··· Selected excerpt ···

Equatoria is the southernmost region of South Sudan, along the upper reaches of the White Nile and the border between South Sudan, Uganda, Kenya, and the Democratic Republic of the Congo. Juba, the national capital and the largest city in South Sudan, is located in Equatoria. Originally a province of Anglo-Egyptian Sudan, it also contained most of northern parts of present-day Uganda, including Lake Albert and West Nile. It was an idealistic effort to create a model state in the interior of Africa that never consisted of more than a handful of adventurers and soldiers in isolated outposts.

Equatoria was established by Samuel Baker in 1870. Charles George Gordon took over as governor in 1874, followed by Emin Pasha in 1878. The Mahdist Revolt put an end to Equatoria as an Egyptian outpost in 1889. Later British Governors included Martin Willoughby Parr. Important towns in Equatoria included Lado, Gondokoro, Dufile and Wadelai. The last two former areas of Equatoria, Lake Albert and West Nile are now situated in Uganda.

···

» Assignment 1
From the Equatoria passage:
(a) Which city in Equatoria is South Sudan's national capital?
(b) Who established Equatoria, and in what year?
(c) What ended Equatoria as an Egyptian outpost in 1889?
» Assignment 2
Write the next few sentences of the Equatoria passage, beginning after its final sentence.

··· Dataset content ···

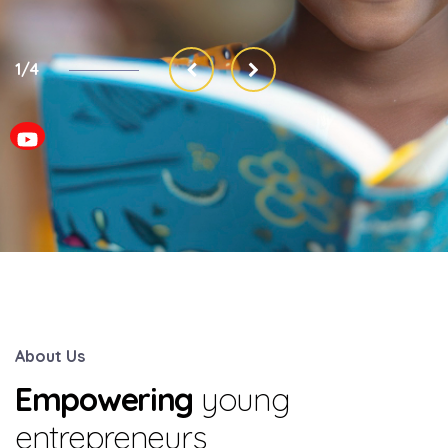
2/4
About Us
Empowering
young
entrepreneurs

···

» Task result 1
(a) Juba
(b) Samuel Baker, in 1870
(c) The Mahdist Revolt

» Task result 2
Under Anglo-Egyptian rule, most of Equatoria became one of the eight original provinces of Sudan. The region of Bahr el Ghazal was split from Equatoria in 1948. In 1976, Equatoria was further split into the provinces of East and West Equatoria. The region has been troubled with violence during both the First and Second Sudanese Civil Wars, as well as the anti-Ugandan insurgencies based in Sudan such as the Lord's Resistance Army and West Nile Bank Front.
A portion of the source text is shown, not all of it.